(In a room with Robert Morris and Carl Andre)
Written by Catherine Borra
I looked away from the window for the light was too strong.
I turned back to the room and wondered if there would be any difference, yet no: all the steel square plates were there, arranged to form some bigger square: not great, nor grand; just bigger.
The squares reflected the blank, white shades of the room in the same, non-obvious, opaque way, just as they were doing before, and they themselves were reflected by the mirrored sides of four cubes engaged in an infinite mute dialogue, between each other.
Objects. Objects! You cannot have any great relationship with a motionless form that engages so little with its contingencies: the squares will stare up at the cubes like a bed-ridden old man that has lost his glasses, and the cubes will toss a glance back to them, still absorbed in their everlasting picture frame of uncontaminated perfectness. This could go on forever. I was clearly uninvited.
I was pushed back, put on a hold – numbed by the rigueur of this private act. I was to disturb if it interrupted the scene with some new reflection. What was left was me, with no particular need for prevalence, no expectation or special need, no need to step out from my own privateness, but willing to wait for a while.

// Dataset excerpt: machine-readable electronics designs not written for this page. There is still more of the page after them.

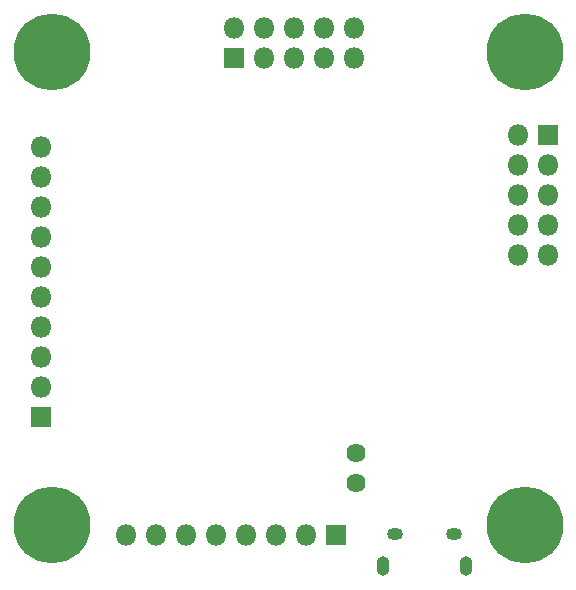
<source format=gbs>
%TF.GenerationSoftware,KiCad,Pcbnew,(5.1.6-0-10_14)*%
%TF.CreationDate,2020-09-29T23:50:48-07:00*%
%TF.ProjectId,BetsyBoardBig,42657473-7942-46f6-9172-644269672e6b,rev?*%
%TF.SameCoordinates,Original*%
%TF.FileFunction,Soldermask,Bot*%
%TF.FilePolarity,Negative*%
%FSLAX46Y46*%
G04 Gerber Fmt 4.6, Leading zero omitted, Abs format (unit mm)*
G04 Created by KiCad (PCBNEW (5.1.6-0-10_14)) date 2020-09-29 23:50:48*
%MOMM*%
%LPD*%
G01*
G04 APERTURE LIST*
%ADD10O,1.100000X1.650000*%
%ADD11O,1.350000X1.050000*%
%ADD12O,1.800000X1.800000*%
%ADD13R,1.800000X1.800000*%
%ADD14C,0.900000*%
%ADD15C,6.500000*%
%ADD16C,1.624000*%
G04 APERTURE END LIST*
D10*
%TO.C,J1*%
X135000000Y-98500000D03*
X128000000Y-98500000D03*
D11*
X134000000Y-95800000D03*
X129000000Y-95800000D03*
%TD*%
D12*
%TO.C,J7*%
X99100000Y-63040000D03*
X99100000Y-65580000D03*
X99100000Y-68120000D03*
X99100000Y-70660000D03*
X99100000Y-73200000D03*
X99100000Y-75740000D03*
X99100000Y-78280000D03*
X99100000Y-80820000D03*
X99100000Y-83360000D03*
D13*
X99100000Y-85900000D03*
%TD*%
D12*
%TO.C,J3*%
X125580000Y-52960000D03*
X125580000Y-55500000D03*
X123040000Y-52960000D03*
X123040000Y-55500000D03*
X120500000Y-52960000D03*
X120500000Y-55500000D03*
X117960000Y-52960000D03*
X117960000Y-55500000D03*
X115420000Y-52960000D03*
D13*
X115420000Y-55500000D03*
%TD*%
D14*
%TO.C,H4*%
X101697056Y-93302944D03*
X100000000Y-92600000D03*
X98302944Y-93302944D03*
X97600000Y-95000000D03*
X98302944Y-96697056D03*
X100000000Y-97400000D03*
X101697056Y-96697056D03*
X102400000Y-95000000D03*
D15*
X100000000Y-95000000D03*
%TD*%
D14*
%TO.C,H3*%
X141697056Y-93302944D03*
X140000000Y-92600000D03*
X138302944Y-93302944D03*
X137600000Y-95000000D03*
X138302944Y-96697056D03*
X140000000Y-97400000D03*
X141697056Y-96697056D03*
X142400000Y-95000000D03*
D15*
X140000000Y-95000000D03*
%TD*%
D14*
%TO.C,H2*%
X141697056Y-53302944D03*
X140000000Y-52600000D03*
X138302944Y-53302944D03*
X137600000Y-55000000D03*
X138302944Y-56697056D03*
X140000000Y-57400000D03*
X141697056Y-56697056D03*
X142400000Y-55000000D03*
D15*
X140000000Y-55000000D03*
%TD*%
D14*
%TO.C,H1*%
X101697056Y-53302944D03*
X100000000Y-52600000D03*
X98302944Y-53302944D03*
X97600000Y-55000000D03*
X98302944Y-56697056D03*
X100000000Y-57400000D03*
X101697056Y-56697056D03*
X102400000Y-55000000D03*
D15*
X100000000Y-55000000D03*
%TD*%
D12*
%TO.C,J5*%
X139460000Y-72160000D03*
X142000000Y-72160000D03*
X139460000Y-69620000D03*
X142000000Y-69620000D03*
X139460000Y-67080000D03*
X142000000Y-67080000D03*
X139460000Y-64540000D03*
X142000000Y-64540000D03*
X139460000Y-62000000D03*
D13*
X142000000Y-62000000D03*
%TD*%
D12*
%TO.C,J4*%
X106220000Y-95900000D03*
X108760000Y-95900000D03*
X111300000Y-95900000D03*
X113840000Y-95900000D03*
X116380000Y-95900000D03*
X118920000Y-95900000D03*
X121460000Y-95900000D03*
D13*
X124000000Y-95900000D03*
%TD*%
D16*
%TO.C,P1*%
X125730000Y-88900000D03*
%TD*%
%TO.C,P2*%
X125730000Y-91440000D03*
%TD*%
M02*

</source>
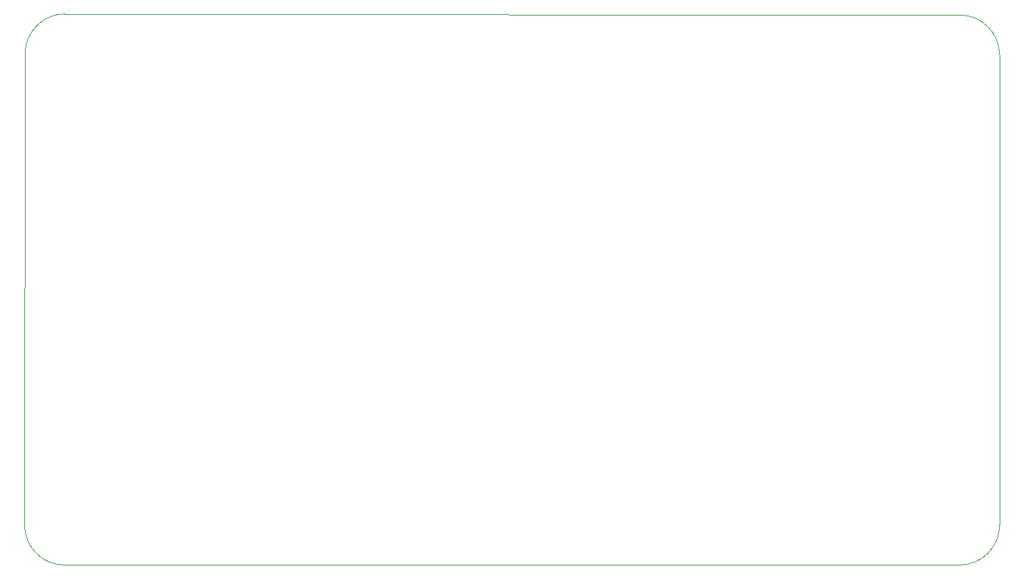
<source format=gbr>
%TF.GenerationSoftware,KiCad,Pcbnew,8.0.7*%
%TF.CreationDate,2025-02-19T10:26:08-06:00*%
%TF.ProjectId,RickNAS_4PortSATA,5269636b-4e41-4535-9f34-506f72745341,rev?*%
%TF.SameCoordinates,Original*%
%TF.FileFunction,Profile,NP*%
%FSLAX46Y46*%
G04 Gerber Fmt 4.6, Leading zero omitted, Abs format (unit mm)*
G04 Created by KiCad (PCBNEW 8.0.7) date 2025-02-19 10:26:08*
%MOMM*%
%LPD*%
G01*
G04 APERTURE LIST*
%TA.AperFunction,Profile*%
%ADD10C,0.050000*%
%TD*%
G04 APERTURE END LIST*
D10*
X86000000Y-79000000D02*
G75*
G02*
X91000000Y-74000000I5000000J0D01*
G01*
X91000000Y-74000000D02*
X203064466Y-74135534D01*
X85935534Y-138064466D02*
X86000000Y-79000000D01*
X208064466Y-79135534D02*
X208064466Y-138064466D01*
X203064466Y-143064466D02*
X90935534Y-143064466D01*
X90935534Y-143064466D02*
G75*
G02*
X85935534Y-138064466I-34J4999966D01*
G01*
X208064466Y-138064466D02*
G75*
G02*
X203064466Y-143064466I-4999966J-34D01*
G01*
X203064466Y-74135534D02*
G75*
G02*
X208064466Y-79135534I34J-4999966D01*
G01*
M02*

</source>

And finally it happened: a horde of school-children rushed into the room, a horde of little prevailing Is, each with its own particular smell and voice-tone, so strong that they disrupted the silence of the cube and square dialogue.
Cubes and squares just had to look around, no matter how hard they concentrated. They were stepped on and they were contaminated with all kinds of fragmented reflections.
There were dashes of colour flying around the air.
This was enough to shake I out of its seclusion and join in the tension. I is a social individual after all.